Tu croirais du théâtre d'aujourd'hui : les gonziers, sur scène, qui se causent de profil, lâchant une réplique de temps à autre, à côté de la question, ou bien d'une banalité scientifiquement affûtée. Comme ça, le théâtre nouveau : incohérent. Ça veut dire autre chose que ce que ça dit, si tu me suis bien. On cause à travers les mots, n'importe comment en apparence, mais te goure pas, c'est chargé de message jusqu'à la gueule et t'es un con si t'oses bâiller. T'as un acteur, y regarde par-dessus la rampe et y dit :

— Oh ! la belle mer toute bleue.

Et un autre paf reprend :

— Une belle-mère n'est pas bleue, mais verte, surtout quand elle est morte.

A quoi, le premier objecte :

— Mais la fleur de ses viscères partis pour l'infernale dérive ?

Et le deuxième rengracie :

— C'est vrai, j'oubliais le doux clapotis de sa décomposition.

Moi, un jour, je t'en écrirai une, de pièce moderne. Avec un texte vachetement fort et tellement hermétique que tu pourras jamais l'ouvrir, fût-ce avec un chalumeau oxhydrique. J'intitulerai ça « Poil au temps » et ça commencera par un type en train d'épouser un établi en secondes noces. Et là-dedans je raconterai ce que je raconte ici, mais chiamment, que ça porte.

Bon, mes quatre lascars-voyous font un peu de texte de manar qu'a pas digéré son Petit Livre Rouge et qui gaichise à cote de ses pompes. Au bout de quoi, le mangeur de langouste s'écrie :

— Ils ont vraiment de sales gueules, ces bourgeois, non ?

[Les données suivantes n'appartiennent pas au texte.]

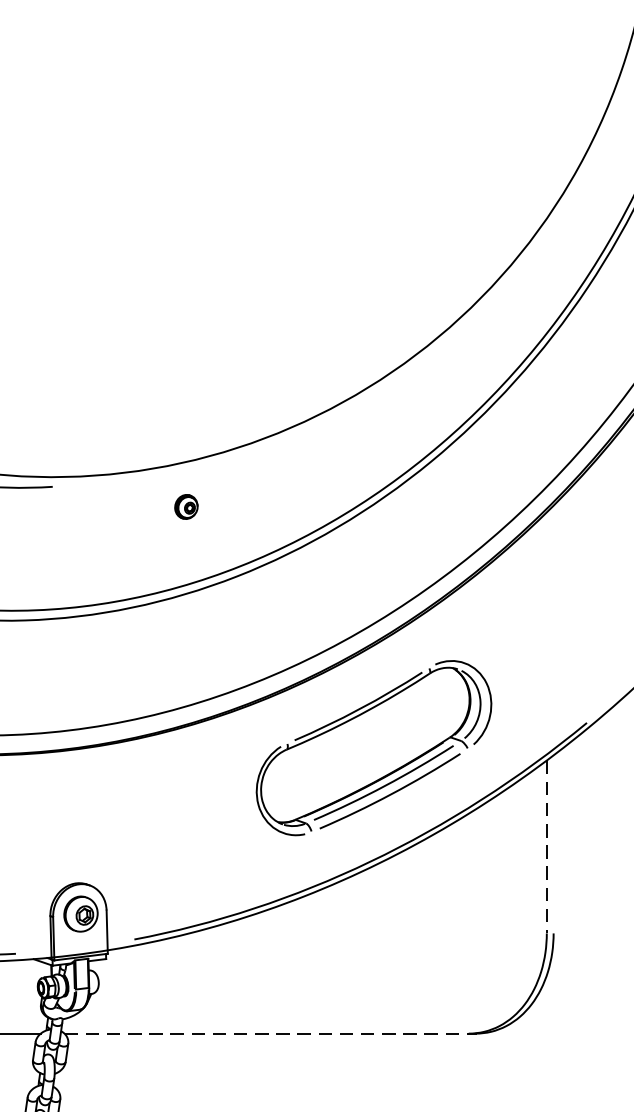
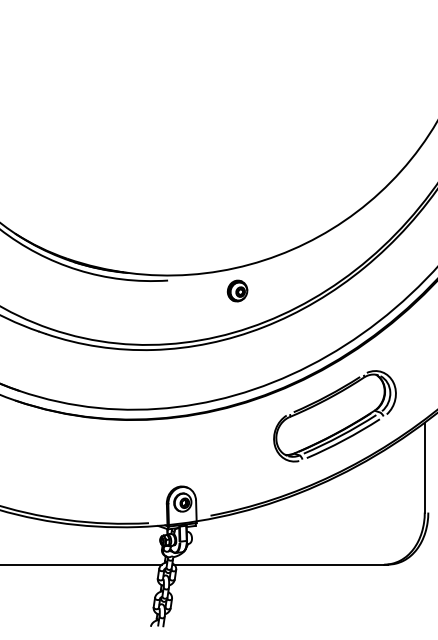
part: (186, 505) -> (237, 290), size x1.67
line: (546, 846) -> (424, 467), dashed -> solid
line: (267, 1033) -> (279, 564), dashed -> solid

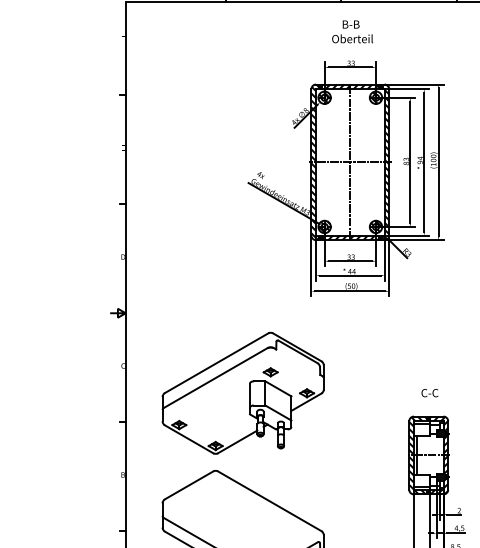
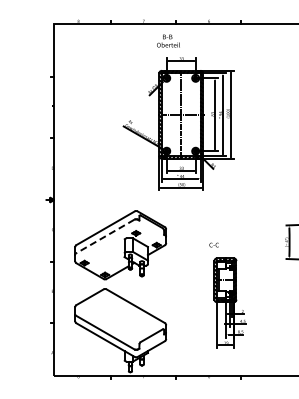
text: (352, 30) -> (168, 40), moved
line: (216, 377) -> (105, 236), solid -> dashed
text: (428, 392) -> (213, 244), moved

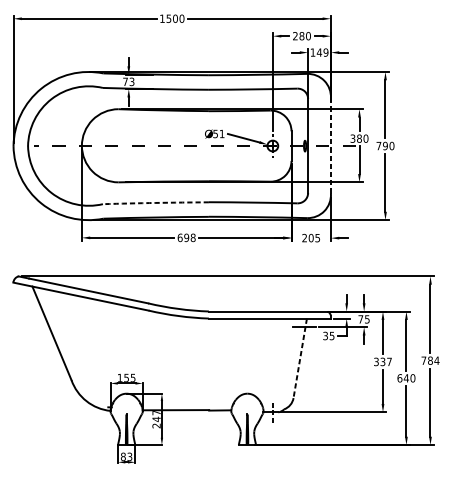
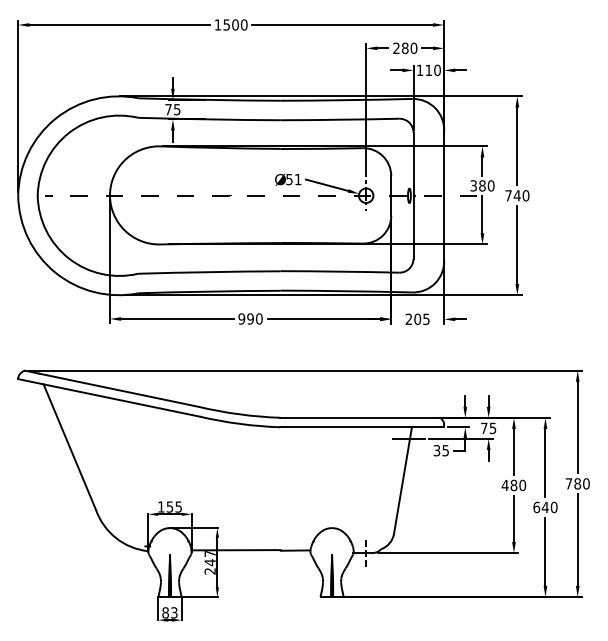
text: (322, 52) -> (432, 70), 149 -> 110
text: (132, 81) -> (177, 109), 73 -> 75
text: (384, 145) -> (516, 195), 790 -> 740
line: (331, 147) -> (444, 197), dashed -> solid
arc: (156, 203) -> (209, 272), dashed -> solid
text: (186, 237) -> (250, 318), 698 -> 990
line: (299, 358) -> (402, 481), dashed -> solid
text: (436, 360) -> (585, 483), 784 -> 780
text: (382, 361) -> (513, 485), 337 -> 480

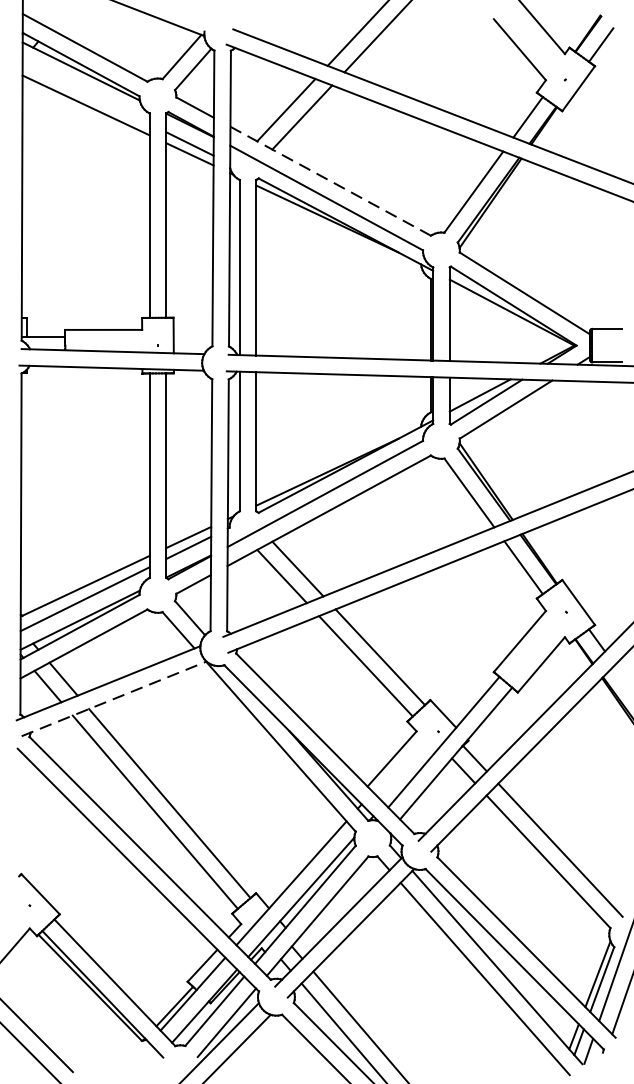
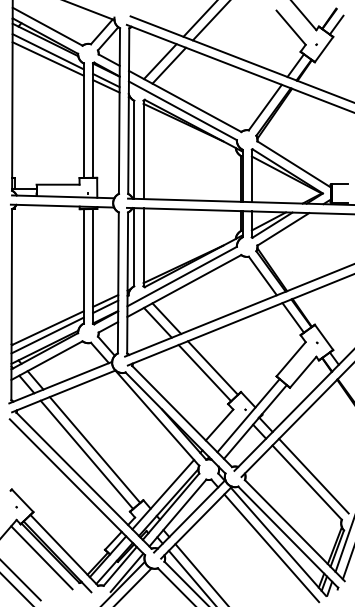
line: (84, 92) -> (47, 51), added
line: (331, 181) -> (185, 101), dashed -> solid
line: (113, 699) -> (63, 391), dashed -> solid
line: (74, 995) -> (41, 557), added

— Pour sûr, exclament les autres.

— On devrait s'en payer un avant de partir, non ?

— Bonne idée.

Dedieu ! Y'a des coliques en partance, mon neveu ! Voyant que ça tourne à la pure dramaturgie, les convives prennent des teintes jaspées. Le taulier ressemble de plus en plus à un tas de mentons empilés sur le rade. Sa cuistaude balbutie des prières au beurre des Charentes et puissamment aillées-fines-z'herbes. Le décoré qui naguère voulut dominer la situation pique un sprint à travers les méandres de sa dignité.